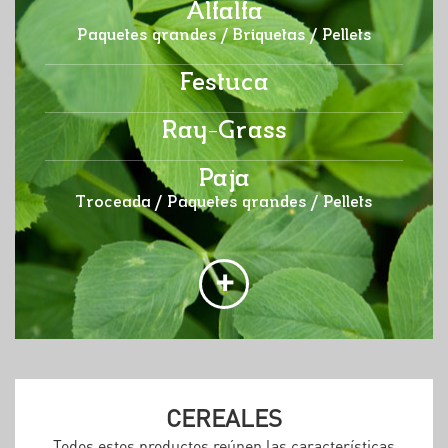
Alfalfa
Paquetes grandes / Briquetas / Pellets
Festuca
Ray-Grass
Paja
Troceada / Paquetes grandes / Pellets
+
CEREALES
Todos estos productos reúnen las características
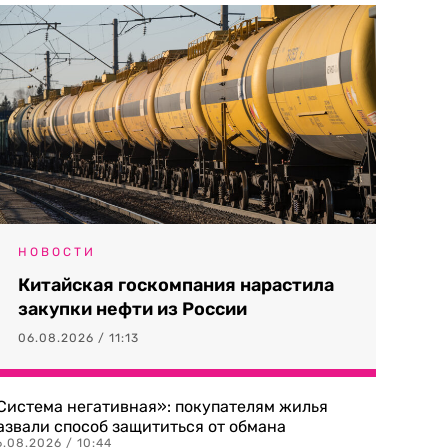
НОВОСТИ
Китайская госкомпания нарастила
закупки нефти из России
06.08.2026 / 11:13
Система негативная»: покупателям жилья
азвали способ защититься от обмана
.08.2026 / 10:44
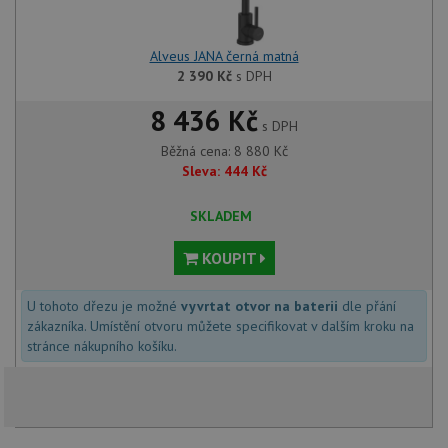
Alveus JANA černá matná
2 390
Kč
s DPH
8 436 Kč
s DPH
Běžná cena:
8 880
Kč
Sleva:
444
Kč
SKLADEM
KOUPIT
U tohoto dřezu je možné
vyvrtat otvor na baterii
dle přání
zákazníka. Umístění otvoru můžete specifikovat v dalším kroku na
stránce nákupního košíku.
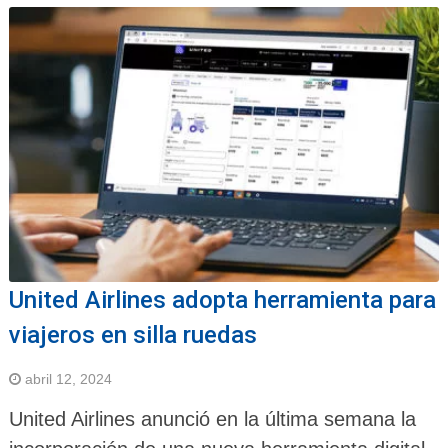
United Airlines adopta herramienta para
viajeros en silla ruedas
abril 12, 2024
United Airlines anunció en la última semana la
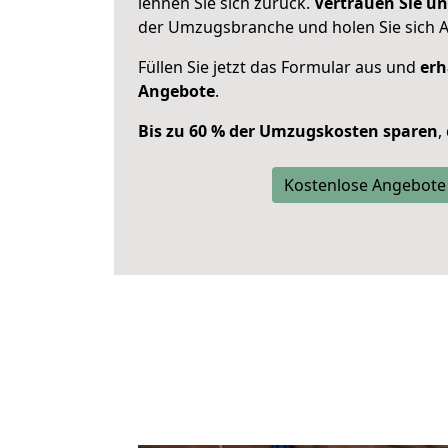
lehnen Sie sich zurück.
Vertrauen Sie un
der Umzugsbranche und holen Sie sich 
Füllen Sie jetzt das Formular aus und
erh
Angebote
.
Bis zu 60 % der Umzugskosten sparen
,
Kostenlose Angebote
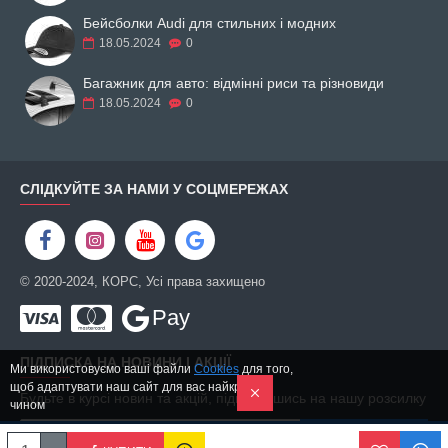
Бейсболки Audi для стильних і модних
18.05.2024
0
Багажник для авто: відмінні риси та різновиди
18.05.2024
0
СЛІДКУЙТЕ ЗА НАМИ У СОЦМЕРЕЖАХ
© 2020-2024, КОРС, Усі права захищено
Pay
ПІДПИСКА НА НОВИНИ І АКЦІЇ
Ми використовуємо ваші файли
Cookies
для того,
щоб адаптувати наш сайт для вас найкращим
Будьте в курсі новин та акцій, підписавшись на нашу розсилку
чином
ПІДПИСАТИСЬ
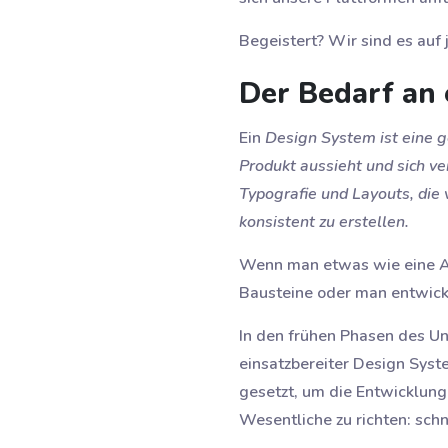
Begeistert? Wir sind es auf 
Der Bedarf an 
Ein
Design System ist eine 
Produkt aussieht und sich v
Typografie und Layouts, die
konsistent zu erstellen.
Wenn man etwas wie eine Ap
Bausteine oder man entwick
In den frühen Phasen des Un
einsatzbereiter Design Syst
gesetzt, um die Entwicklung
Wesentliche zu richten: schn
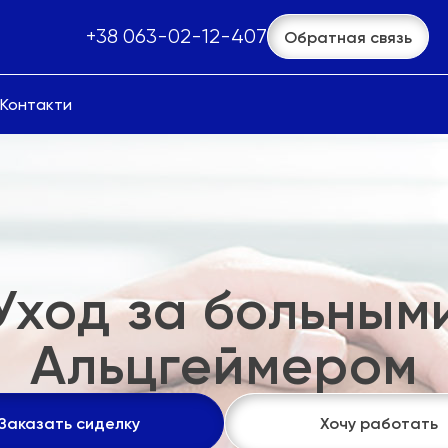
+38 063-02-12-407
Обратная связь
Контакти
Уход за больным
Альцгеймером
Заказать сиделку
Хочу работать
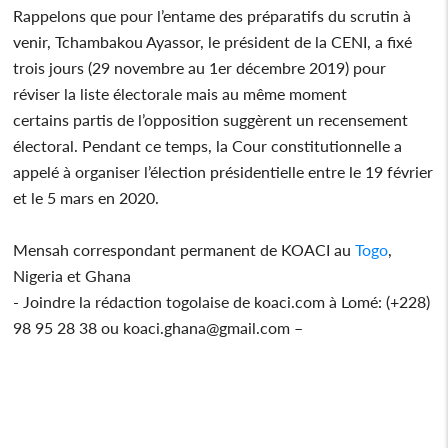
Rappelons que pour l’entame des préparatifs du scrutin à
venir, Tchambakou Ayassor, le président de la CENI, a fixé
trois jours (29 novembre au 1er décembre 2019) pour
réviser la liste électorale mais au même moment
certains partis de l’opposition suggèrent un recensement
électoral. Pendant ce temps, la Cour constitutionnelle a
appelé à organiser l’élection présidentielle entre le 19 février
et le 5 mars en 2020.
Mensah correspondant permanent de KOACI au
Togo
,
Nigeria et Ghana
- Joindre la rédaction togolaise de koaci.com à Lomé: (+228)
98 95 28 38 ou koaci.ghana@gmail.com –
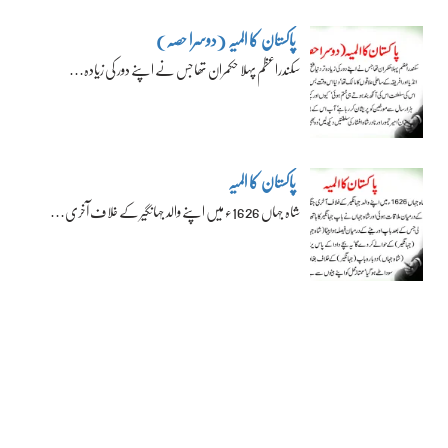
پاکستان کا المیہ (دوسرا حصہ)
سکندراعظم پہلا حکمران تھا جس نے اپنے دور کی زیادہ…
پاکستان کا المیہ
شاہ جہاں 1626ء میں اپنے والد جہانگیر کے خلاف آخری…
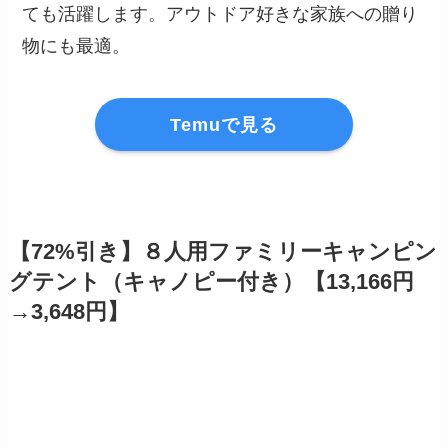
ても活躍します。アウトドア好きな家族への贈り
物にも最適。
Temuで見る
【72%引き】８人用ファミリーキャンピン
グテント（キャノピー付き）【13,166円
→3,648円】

= = = =

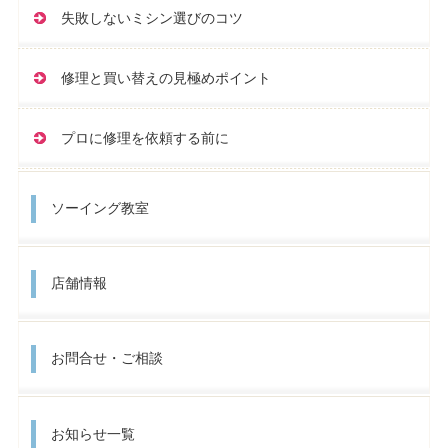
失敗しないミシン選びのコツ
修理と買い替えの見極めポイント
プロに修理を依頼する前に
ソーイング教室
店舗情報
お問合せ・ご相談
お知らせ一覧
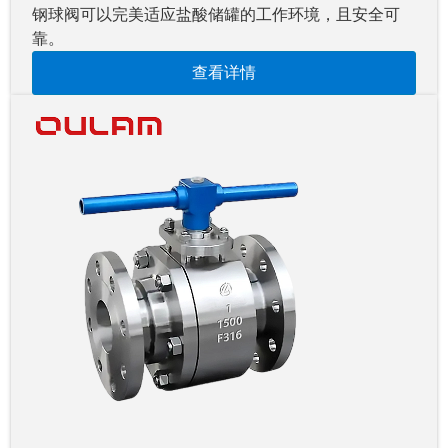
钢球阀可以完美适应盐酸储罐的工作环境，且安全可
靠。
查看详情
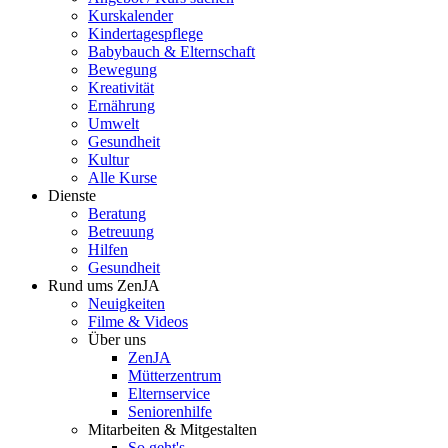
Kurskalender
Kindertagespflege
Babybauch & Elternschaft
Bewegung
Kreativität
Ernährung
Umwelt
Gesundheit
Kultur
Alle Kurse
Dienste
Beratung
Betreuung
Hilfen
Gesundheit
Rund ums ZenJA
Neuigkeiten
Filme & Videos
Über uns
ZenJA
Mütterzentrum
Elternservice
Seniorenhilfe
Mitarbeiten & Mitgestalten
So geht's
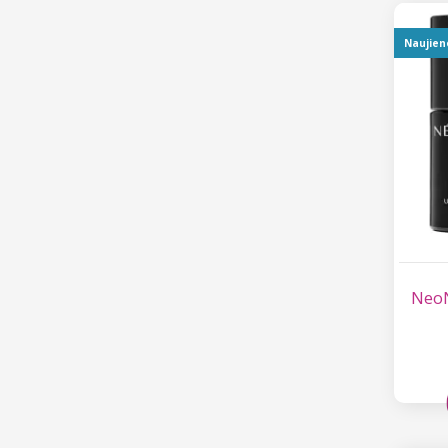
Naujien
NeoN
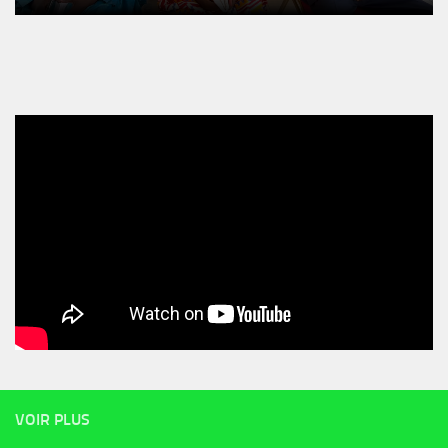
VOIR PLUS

= = = =

What is being asked:
Write out again the part that opens with the line containing "پاکستان کا المیہ (دوسرا حصہ)" and closes with the line containing "شاہ جہاں 1626ء", switching "المیہ" to "سانحہ" and leaving everything else unchanged.

Answer box:
پاکستان کا سانحہ (دوسرا حصہ)
سکندراعظم پہلا حکمران تھا جس نے اپنے دور کی زیادہ…
پاکستان کا سانحہ
شاہ جہاں 1626ء میں اپنے والد جہانگیر کے خلاف آخری…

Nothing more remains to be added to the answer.